**Assignment 1**
Edit the Rome travel account by rewriting it starting with "We spotted the" and going on through "of the pyramid.", with "family of cats" replaced by "colony of cats".
**Assignment 2**
Pick up the Rome travel account after its final line and keep writing.

**Selected extract**

Andre, drove down the wrong side of a four lane road. He turned around and went back along the new Appian Way. There were eleven aqueducts and modern Rome still used three of them. Again we saw acres with white stripes. Next were the ruins of the Baths of Caracalla which were the most extensive baths in ancient Rome. The Romans came to bathe everyday as part of their social life. Open air operas were still held here in July.

We spotted the Aurelian wall that was the last big wall built in the beginning of the 2nd century by Marcus Aurelius. Rome didn’t feel secure, so a wall was built for protection. We passed the Pyramid of Cestius that was built for himself as a burial place. It stands in a fork between two ancient roads and was erected in the last years of the republic on Piazzale Ostrense. There was a family of cats living at the base of the pyramid.

In a cemetery next to the Pyramid we proceeded to the gravesite of Percy Bysshe Shelley who died at age 30 in 1822. He drowned in a sudden storm while sailing back from Livorno to Lerici in his schooner in Italy. Percy, one of the major English Romantic poets, was critically regarded among the finest lyric poets in the English language. Edward J. Trelawny, a friend of Shelley’s, died in England and was buried next to him. His grave stone quotes from Shakespeare’s Tempest:

Nothing of him that doth fade
But doth suffer a sea-change
Into something rich and strange.

**Data for review**
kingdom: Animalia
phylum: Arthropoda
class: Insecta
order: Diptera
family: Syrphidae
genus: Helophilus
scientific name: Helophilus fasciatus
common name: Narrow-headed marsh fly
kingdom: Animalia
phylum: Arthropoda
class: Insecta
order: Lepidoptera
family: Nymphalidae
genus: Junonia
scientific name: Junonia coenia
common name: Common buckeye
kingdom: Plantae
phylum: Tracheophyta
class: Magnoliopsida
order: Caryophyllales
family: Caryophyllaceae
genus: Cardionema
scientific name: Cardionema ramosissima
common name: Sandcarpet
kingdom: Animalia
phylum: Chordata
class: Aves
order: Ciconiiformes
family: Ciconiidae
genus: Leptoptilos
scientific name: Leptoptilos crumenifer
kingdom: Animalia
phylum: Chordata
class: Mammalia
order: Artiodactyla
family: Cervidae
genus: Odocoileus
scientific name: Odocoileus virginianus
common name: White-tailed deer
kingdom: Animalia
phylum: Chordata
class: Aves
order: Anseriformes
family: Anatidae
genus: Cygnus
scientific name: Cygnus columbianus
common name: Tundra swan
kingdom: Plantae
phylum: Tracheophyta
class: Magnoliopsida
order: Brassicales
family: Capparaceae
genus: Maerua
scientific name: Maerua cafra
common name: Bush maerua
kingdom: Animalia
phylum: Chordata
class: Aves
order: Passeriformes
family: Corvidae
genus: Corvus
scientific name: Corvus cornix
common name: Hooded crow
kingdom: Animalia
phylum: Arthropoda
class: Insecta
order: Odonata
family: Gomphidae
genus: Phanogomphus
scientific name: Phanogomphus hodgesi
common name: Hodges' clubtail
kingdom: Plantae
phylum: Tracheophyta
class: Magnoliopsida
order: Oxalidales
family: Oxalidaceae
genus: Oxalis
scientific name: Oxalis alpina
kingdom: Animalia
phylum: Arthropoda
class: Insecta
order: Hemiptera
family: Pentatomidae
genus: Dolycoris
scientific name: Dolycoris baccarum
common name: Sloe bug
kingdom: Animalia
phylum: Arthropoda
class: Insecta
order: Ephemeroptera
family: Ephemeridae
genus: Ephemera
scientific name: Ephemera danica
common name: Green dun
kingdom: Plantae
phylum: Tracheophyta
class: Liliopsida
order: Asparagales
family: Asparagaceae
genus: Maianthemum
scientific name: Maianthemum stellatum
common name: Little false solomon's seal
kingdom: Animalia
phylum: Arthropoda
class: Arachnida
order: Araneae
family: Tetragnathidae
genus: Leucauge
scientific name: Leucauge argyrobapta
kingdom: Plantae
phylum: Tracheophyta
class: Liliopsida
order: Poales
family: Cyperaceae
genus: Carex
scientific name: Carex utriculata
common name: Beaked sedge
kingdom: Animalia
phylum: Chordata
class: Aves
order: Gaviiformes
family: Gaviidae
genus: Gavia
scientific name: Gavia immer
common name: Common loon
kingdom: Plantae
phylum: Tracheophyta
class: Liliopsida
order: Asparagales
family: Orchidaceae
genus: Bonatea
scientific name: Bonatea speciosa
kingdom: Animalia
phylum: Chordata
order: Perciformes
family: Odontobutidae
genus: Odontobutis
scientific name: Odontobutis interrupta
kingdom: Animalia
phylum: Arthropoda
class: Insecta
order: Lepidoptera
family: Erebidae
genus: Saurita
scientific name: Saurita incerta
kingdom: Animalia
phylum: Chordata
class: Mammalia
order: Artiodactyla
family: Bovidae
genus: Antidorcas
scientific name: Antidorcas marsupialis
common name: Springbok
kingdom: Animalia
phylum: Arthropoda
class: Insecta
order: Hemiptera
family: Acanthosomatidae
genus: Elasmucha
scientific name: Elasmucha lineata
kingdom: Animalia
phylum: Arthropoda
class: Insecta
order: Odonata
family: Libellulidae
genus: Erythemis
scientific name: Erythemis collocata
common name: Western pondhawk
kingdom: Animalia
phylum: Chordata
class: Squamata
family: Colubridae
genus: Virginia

**Answer box 1**
We spotted the Aurelian wall that was the last big wall built in the beginning of the 2nd century by Marcus Aurelius. Rome didn’t feel secure, so a wall was built for protection. We passed the Pyramid of Cestius that was built for himself as a burial place. It stands in a fork between two ancient roads and was erected in the last years of the republic on Piazzale Ostrense. There was a colony of cats living at the base of the pyramid.

**Answer box 2**
John Keats, a famous English poet, was also buried in the same cemetery. He was 25 years old when he died of tuberculosis. His last request was to be buried under a tombstone, without his name, and bearing only the legend in pentameter. Joseph Severn, devoted friend of John Keats, was buried next to him. The plaque on the wall near John Keat’s grave states:

This Grave contains all that was Mortal,
of a Young English Poet, Who,
on his Death Bed in the Bitterness of his Heart,
at the Malicious Power of his Enemies,
Desired these Words to be engraven on his Tomb Stone
Here lies One Whose Name was writ in Water.
24 February 1821

John Keats epitaph tombstone states:

Keats! if thy cherished name be “writ in water”
Each drop has fallen from some mourner’s cheek;
A sacred tribute: such as heroes seek,
Though oft in vain-for dazzling deeds of slaughter
Sleep on! Not honoured less for epitaph so meek!

Next was the tomb of Goethe’s son, August. After that I spotted a fellow running and jumping on a street car. The streets were wider here with modern buildings. Then we passed an anchor in front of a Navy building. We learned that the Italian government had tried to buy the Barberini Palace by our hotel. Then we saw the buildings and a stadium that the Fascist, Mussolini erected. At the end of World War II, Mussolini and his mistress, Petracchi, were shot and hung by their heels from the roof of a service station near Milano. His body was buried in a secret place.

Then we observed a monument to the Balilla youth organization, mosaic in a courtyard, and big rest camp for the 5th Army in 1945. Piazza Del Popolo, a city square, was to Rome what Place de la Concorde was to Paris. The name in modern Italian literally means piazza of the people. It was historically derived from the populus in Latin, pioppo in Italian. The Church of Santa Maria del Popolo was in the northeast corner of the Piazza.

Afterwards was the Banco di Santo Spirits, which was the first national bank in Europe founded by Pope Paul V. It was typical of the city eternal with spiritual and commercial mixed together.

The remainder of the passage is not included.